■ Selected passage ■
Sam Watson’s journal round-up for 26th November 2018

Every Monday our authors provide a round-up of some of the most recently published peer reviewed articles from the field. We don’t cover everything, or even what’s most important – just a few papers that have interested the author. Visit our Resources page for links to more journals or follow the HealthEconBot. If you’d like to write one of our weekly journal round-ups, get in touch.

Alcohol and self-control: a field experiment in India. American Economic Review Forthcoming

Addiction is complex. For many people it is characterised by a need or compulsion to take something, often to prevent withdrawal, often in conflict with a desire to not take it. This conflicts with Gary Becker’s much-maligned rational theory of addiction, which views the addiction as a choice to maximise utility in the long term. Under Becker’s model, one could use market-based mechanisms to end repeated, long-term drug or alcohol use. By making the cost of continuing to use higher then people would choose to stop. This has led to the development of interventions like conditional payment or cost mechanisms: a user would receive a payment on condition of sobriety. Previous studies, however, have found little evidence people would be willing to pay for such sobriety contracts. This article reports a randomised trial among rickshaw drivers in Chennai, India, a group of people with a high prevalence of high alcohol use and dependency. The three trial arms consisted of a control arm who received an unconditional daily payment, a treatment arm who received a small payment plus extra if they passed a breathalyser test, and a third arm who had the choice between either of the two payment mechanisms. Two findings are of much interest. First, the incentive payments significantly increased daytime sobriety, and second, over half the participants preferred the conditional sobriety payments over the unconditional payments when they were weakly dominated, and a third still preferred them even when the unconditional payments were higher than the maximum possible conditional payment. This conflicts with a market-based conception of addiction and its treatment. Indeed, the nature of addiction means it can override all intrinsic motivation to stop, or do anything else frankly. So it makes sense that individuals are willing to pay for extrinsic motivation, which in this case did make a difference.

Heterogeneity in long term health outcomes of migrants within Italy. Journal of Health Economics [PubMed] [RePEc] Published 2nd November 2018

We’ve discussed neighbourhood effects a number of times on this blog (here and here, for example). In the absence of a randomised allocation to different neighbourhoods or areas, it is very difficult to discern why people living there or who have moved there might be better or worse off than elsewhere. This article is another neighbourhood effects analysis, this time framed through the lens of immigration. It looks at those who migrated within Italy in the 1970s during a period of large northward population movements. The authors, in essence, identify the average health and mental health of people who moved to different regions conditional on duration spent in origin destinations and a range of other factors. The analysis is conceptually similar to that of two papers we discussed at length on internal migration in the US and labour market outcomes in that it accounts for the duration of ‘exposure’ to poorer areas and differences between destinations. In the case of the labour market outcomes papers, the analysis couldn’t really differentiate between a causal effect of a neighbourhood increasing human capital, differences in labour market conditions, and unobserved heterogeneity between migrating people and families. Now this article examining Italian migration looks at health outcomes, such as the SF-12, which limit the explanations since one cannot ‘earn’ more health by moving elsewhere. Nevertheless, the labour market can still impact upon health strongly.

■ Supplied records ■

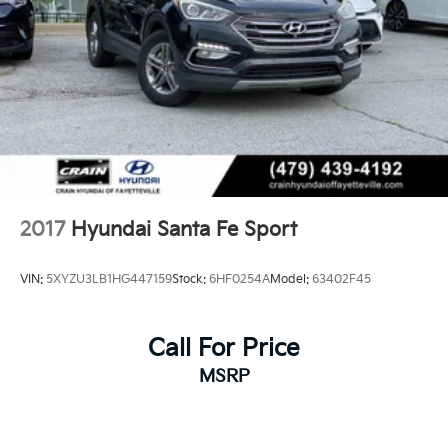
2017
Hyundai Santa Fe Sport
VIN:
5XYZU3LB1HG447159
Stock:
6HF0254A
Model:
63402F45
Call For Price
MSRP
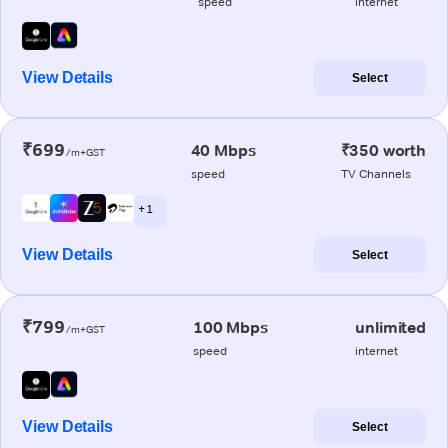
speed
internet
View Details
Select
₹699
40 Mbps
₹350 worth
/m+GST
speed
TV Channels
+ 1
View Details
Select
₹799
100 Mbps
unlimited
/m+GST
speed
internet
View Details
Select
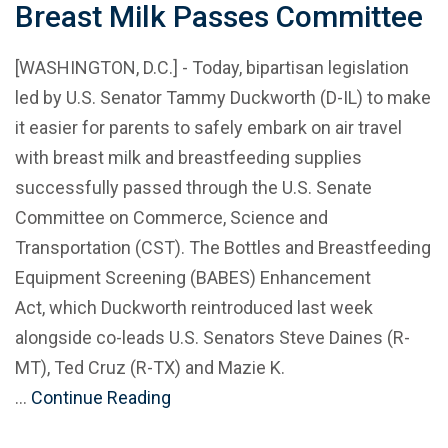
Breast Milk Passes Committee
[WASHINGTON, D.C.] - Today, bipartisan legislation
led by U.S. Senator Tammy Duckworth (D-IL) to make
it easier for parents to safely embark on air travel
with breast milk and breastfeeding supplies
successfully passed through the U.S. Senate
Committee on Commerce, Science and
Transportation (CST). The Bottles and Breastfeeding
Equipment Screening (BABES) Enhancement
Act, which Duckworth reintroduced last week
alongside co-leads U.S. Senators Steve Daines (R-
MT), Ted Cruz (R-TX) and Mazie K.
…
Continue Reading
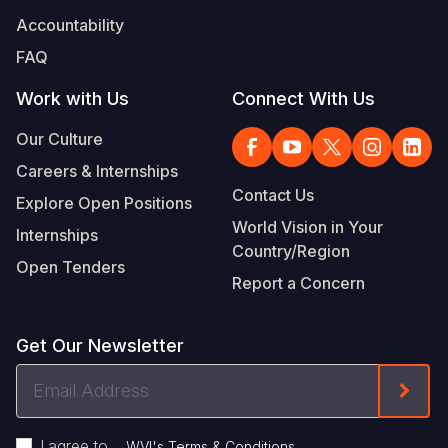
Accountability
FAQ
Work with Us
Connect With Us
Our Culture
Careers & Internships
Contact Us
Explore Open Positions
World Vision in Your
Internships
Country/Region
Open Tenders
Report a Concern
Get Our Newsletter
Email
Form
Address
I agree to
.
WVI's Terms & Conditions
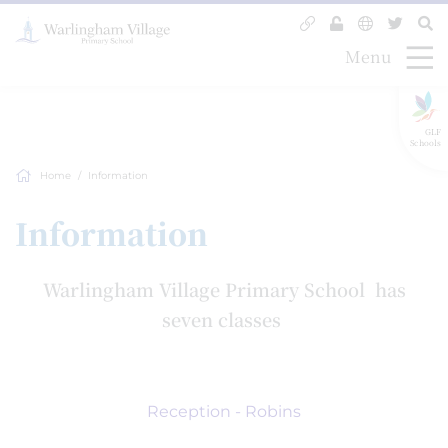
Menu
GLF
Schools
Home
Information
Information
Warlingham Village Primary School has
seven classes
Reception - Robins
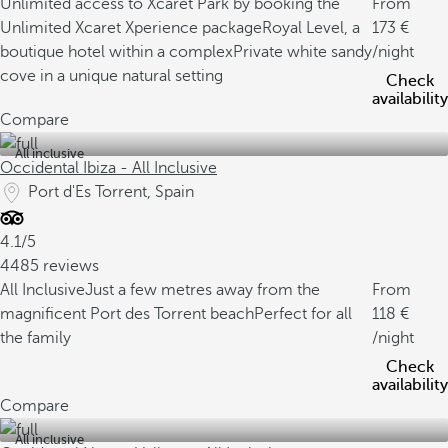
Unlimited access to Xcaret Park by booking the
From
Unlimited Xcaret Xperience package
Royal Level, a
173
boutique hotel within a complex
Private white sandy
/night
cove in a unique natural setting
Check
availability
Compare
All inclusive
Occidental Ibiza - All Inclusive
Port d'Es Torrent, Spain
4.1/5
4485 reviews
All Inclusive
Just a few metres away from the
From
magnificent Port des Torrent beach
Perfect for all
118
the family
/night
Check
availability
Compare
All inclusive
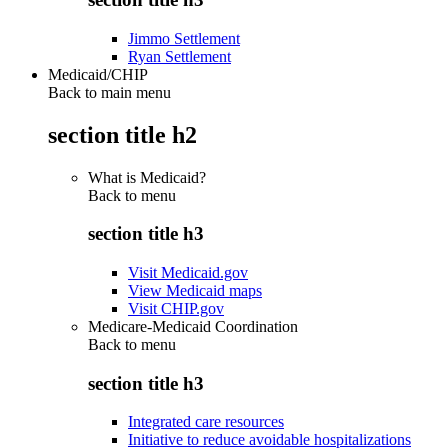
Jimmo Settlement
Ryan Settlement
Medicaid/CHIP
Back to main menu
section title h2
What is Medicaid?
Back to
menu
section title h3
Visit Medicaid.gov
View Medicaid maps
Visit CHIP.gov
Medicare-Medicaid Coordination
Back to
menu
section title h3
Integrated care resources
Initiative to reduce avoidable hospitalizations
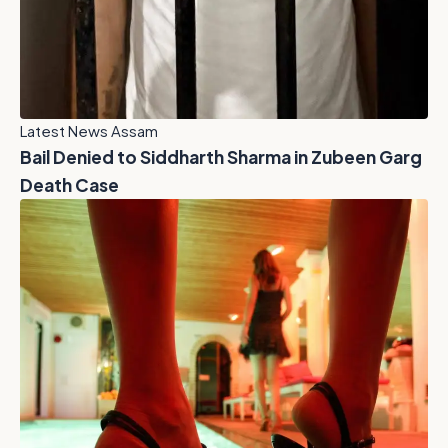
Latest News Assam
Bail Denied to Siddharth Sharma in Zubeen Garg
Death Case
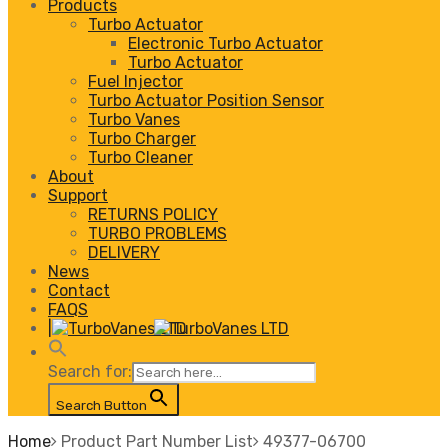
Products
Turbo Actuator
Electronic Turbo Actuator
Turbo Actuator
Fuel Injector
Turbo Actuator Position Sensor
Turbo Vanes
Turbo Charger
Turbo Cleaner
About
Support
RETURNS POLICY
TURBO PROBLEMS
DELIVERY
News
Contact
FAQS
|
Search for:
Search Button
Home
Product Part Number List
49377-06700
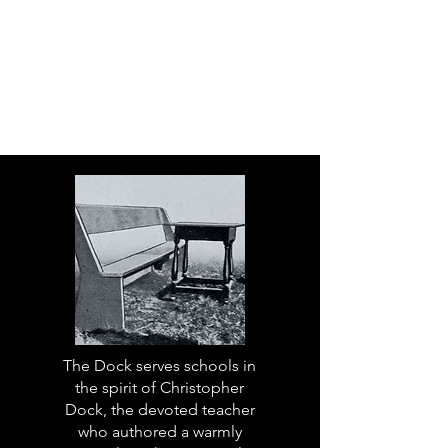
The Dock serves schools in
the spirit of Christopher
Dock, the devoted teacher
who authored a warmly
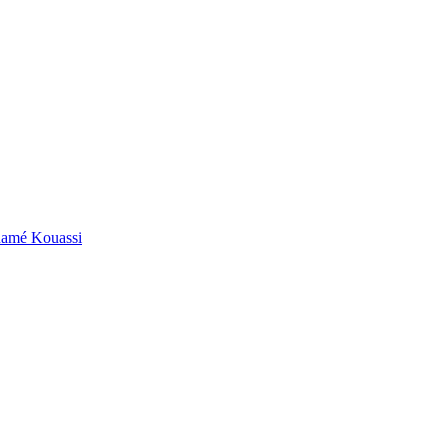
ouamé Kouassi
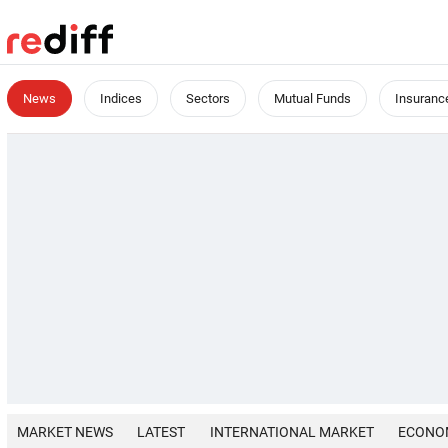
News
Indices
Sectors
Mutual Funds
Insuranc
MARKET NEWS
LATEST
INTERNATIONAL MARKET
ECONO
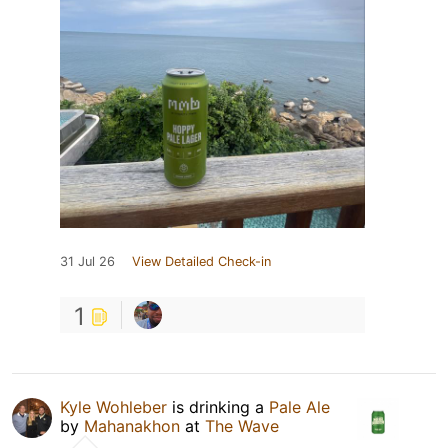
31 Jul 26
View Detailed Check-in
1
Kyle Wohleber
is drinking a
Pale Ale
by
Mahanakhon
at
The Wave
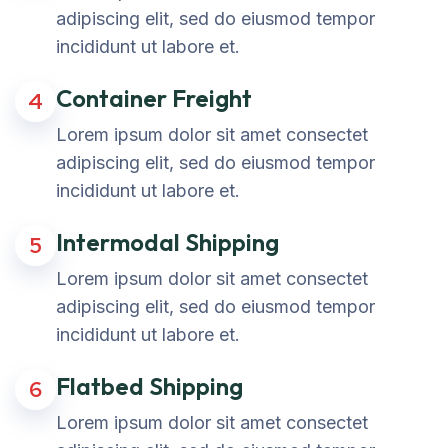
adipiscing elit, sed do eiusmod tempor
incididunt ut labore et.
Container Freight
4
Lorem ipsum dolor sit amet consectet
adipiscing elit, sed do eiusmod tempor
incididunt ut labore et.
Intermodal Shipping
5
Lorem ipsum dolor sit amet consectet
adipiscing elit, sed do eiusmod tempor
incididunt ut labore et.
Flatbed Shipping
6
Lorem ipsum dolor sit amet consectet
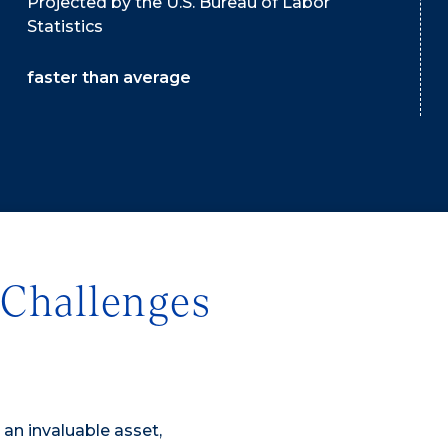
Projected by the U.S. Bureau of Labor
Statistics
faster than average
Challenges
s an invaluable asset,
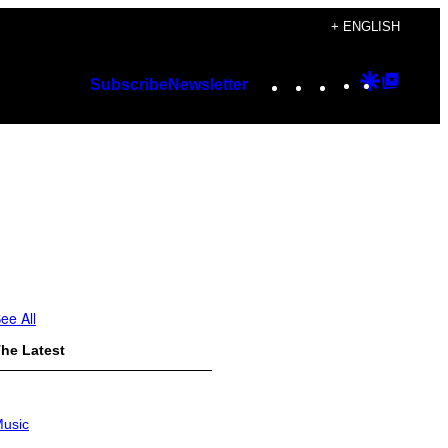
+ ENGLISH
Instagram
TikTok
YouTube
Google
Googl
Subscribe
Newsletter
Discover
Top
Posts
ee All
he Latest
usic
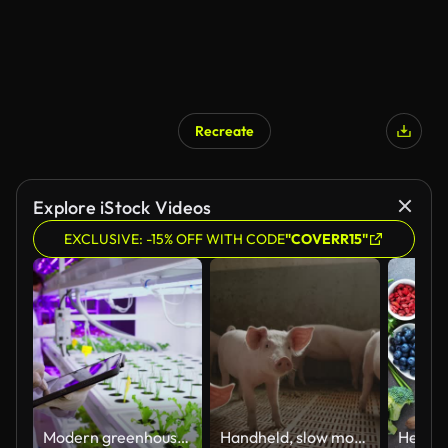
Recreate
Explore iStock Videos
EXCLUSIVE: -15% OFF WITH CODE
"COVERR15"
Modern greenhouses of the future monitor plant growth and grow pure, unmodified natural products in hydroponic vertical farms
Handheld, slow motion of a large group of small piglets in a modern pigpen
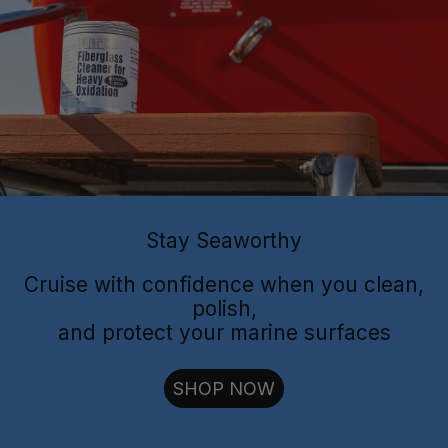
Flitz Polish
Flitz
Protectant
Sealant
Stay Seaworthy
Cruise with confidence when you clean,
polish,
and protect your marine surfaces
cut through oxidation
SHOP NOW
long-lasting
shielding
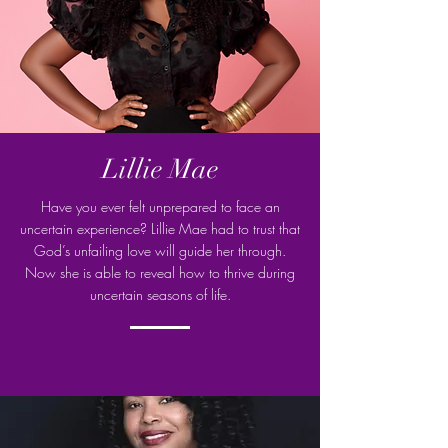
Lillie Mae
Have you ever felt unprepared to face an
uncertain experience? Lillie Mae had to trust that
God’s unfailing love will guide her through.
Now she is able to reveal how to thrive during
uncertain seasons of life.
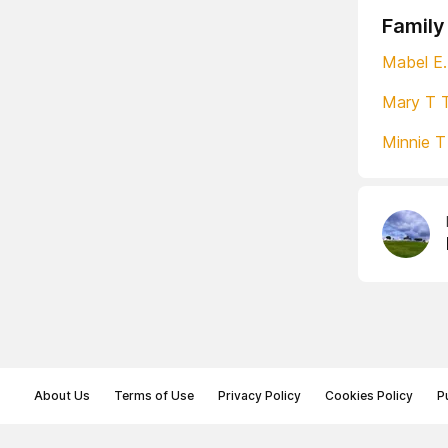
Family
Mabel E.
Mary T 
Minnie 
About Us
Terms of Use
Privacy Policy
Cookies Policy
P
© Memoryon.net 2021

■ Problem statement ■
Translate this sentence from the journal round-up into Spanish: "This article reports a randomised trial among rickshaw drivers in Chennai, India, a group of people with a high prevalence of high alcohol use and dependency."

■ Answer below ■
Este artículo presenta un ensayo aleatorizado entre conductores de rickshaw en Chennai, India, un grupo de personas con una alta prevalencia de consumo elevado de alcohol y de dependencia.